═══ DOCUMENTS ÉTUDIÉS ═══

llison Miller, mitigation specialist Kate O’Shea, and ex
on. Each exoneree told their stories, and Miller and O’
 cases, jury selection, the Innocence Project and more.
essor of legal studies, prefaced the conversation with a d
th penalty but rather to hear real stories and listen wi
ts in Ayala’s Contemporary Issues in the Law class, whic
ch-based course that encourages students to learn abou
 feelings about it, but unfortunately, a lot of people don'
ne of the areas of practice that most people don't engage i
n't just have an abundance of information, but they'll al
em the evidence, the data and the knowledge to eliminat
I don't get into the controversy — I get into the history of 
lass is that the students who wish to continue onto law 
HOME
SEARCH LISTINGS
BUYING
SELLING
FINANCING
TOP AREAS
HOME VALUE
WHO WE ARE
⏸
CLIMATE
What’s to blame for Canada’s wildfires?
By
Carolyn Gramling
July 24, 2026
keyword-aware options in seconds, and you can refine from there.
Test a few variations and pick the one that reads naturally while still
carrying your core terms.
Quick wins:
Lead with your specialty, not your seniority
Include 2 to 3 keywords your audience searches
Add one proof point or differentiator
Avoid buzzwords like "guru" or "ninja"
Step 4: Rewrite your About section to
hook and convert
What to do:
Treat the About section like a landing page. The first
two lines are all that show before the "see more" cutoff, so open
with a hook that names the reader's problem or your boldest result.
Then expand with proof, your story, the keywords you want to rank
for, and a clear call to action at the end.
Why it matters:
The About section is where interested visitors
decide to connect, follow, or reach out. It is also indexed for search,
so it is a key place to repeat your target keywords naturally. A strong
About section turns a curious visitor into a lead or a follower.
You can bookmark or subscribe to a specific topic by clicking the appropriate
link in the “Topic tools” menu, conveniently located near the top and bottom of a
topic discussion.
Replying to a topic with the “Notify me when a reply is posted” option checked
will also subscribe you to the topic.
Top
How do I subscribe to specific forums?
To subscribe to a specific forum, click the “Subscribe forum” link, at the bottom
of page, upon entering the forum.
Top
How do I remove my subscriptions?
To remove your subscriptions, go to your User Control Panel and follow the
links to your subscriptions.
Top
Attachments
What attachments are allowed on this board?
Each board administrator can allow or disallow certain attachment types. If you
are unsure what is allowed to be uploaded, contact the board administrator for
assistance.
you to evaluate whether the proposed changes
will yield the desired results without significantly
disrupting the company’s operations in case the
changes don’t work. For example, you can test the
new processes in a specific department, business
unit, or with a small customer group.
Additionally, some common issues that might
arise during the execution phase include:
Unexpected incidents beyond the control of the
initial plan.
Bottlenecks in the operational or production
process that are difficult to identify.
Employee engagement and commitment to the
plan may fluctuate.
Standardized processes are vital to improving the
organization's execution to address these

═══

Disposez en tableau Markdown toutes les lignes des documents ci-dessus, sans les lignes vides, avec deux colonnes intitulées « Numéro » et « Ligne ».

| Numéro | Ligne |
|---|---|
| 1 | llison Miller, mitigation specialist Kate O’Shea, and ex |
| 2 | on. Each exoneree told their stories, and Miller and O’ |
| 3 |  cases, jury selection, the Innocence Project and more. |
| 4 | essor of legal studies, prefaced the conversation with a d |
| 5 | th penalty but rather to hear real stories and listen wi |
| 6 | ts in Ayala’s Contemporary Issues in the Law class, whic |
| 7 | ch-based course that encourages students to learn abou |
| 8 |  feelings about it, but unfortunately, a lot of people don' |
| 9 | ne of the areas of practice that most people don't engage i |
| 10 | n't just have an abundance of information, but they'll al |
| 11 | em the evidence, the data and the knowledge to eliminat |
| 12 | I don't get into the controversy — I get into the history of  |
| 13 | lass is that the students who wish to continue onto law  |
| 14 | HOME |
| 15 | SEARCH LISTINGS |
| 16 | BUYING |
| 17 | SELLING |
| 18 | FINANCING |
| 19 | TOP AREAS |
| 20 | HOME VALUE |
| 21 | WHO WE ARE |
| 22 | ⏸ |
| 23 | CLIMATE |
| 24 | What’s to blame for Canada’s wildfires? |
| 25 | By |
| 26 | Carolyn Gramling |
| 27 | July 24, 2026 |
| 28 | keyword-aware options in seconds, and you can refine from there. |
| 29 | Test a few variations and pick the one that reads naturally while still |
| 30 | carrying your core terms. |
| 31 | Quick wins: |
| 32 | Lead with your specialty, not your seniority |
| 33 | Include 2 to 3 keywords your audience searches |
| 34 | Add one proof point or differentiator |
| 35 | Avoid buzzwords like "guru" or "ninja" |
| 36 | Step 4: Rewrite your About section to |
| 37 | hook and convert |
| 38 | What to do: |
| 39 | Treat the About section like a landing page. The first |
| 40 | two lines are all that show before the "see more" cutoff, so open |
| 41 | with a hook that names the reader's problem or your boldest result. |
| 42 | Then expand with proof, your story, the keywords you want to rank |
| 43 | for, and a clear call to action at the end. |
| 44 | Why it matters: |
| 45 | The About section is where interested visitors |
| 46 | decide to connect, follow, or reach out. It is also indexed for search, |
| 47 | so it is a key place to repeat your target keywords naturally. A strong |
| 48 | About section turns a curious visitor into a lead or a follower. |
| 49 | You can bookmark or subscribe to a specific topic by clicking the appropriate |
| 50 | link in the “Topic tools” menu, conveniently located near the top and bottom of a |
| 51 | topic discussion. |
| 52 | Replying to a topic with the “Notify me when a reply is posted” option checked |
| 53 | will also subscribe you to the topic. |
| 54 | Top |
| 55 | How do I subscribe to specific forums? |
| 56 | To subscribe to a specific forum, click the “Subscribe forum” link, at the bottom |
| 57 | of page, upon entering the forum. |
| 58 | Top |
| 59 | How do I remove my subscriptions? |
| 60 | To remove your subscriptions, go to your User Control Panel and follow the |
| 61 | links to your subscriptions. |
| 62 | Top |
| 63 | Attachments |
| 64 | What attachments are allowed on this board? |
| 65 | Each board administrator can allow or disallow certain attachment types. If you |
| 66 | are unsure what is allowed to be uploaded, contact the board administrator for |
| 67 | assistance. |
| 68 | you to evaluate whether the proposed changes |
| 69 | will yield the desired results without significantly |
| 70 | disrupting the company’s operations in case the |
| 71 | changes don’t work. For example, you can test the |
| 72 | new processes in a specific department, business |
| 73 | unit, or with a small customer group. |
| 74 | Additionally, some common issues that might |
| 75 | arise during the execution phase include: |
| 76 | Unexpected incidents beyond the control of the |
| 77 | initial plan. |
| 78 | Bottlenecks in the operational or production |
| 79 | process that are difficult to identify. |
| 80 | Employee engagement and commitment to the |
| 81 | plan may fluctuate. |
| 82 | Standardized processes are vital to improving the |
| 83 | organization's execution to address these |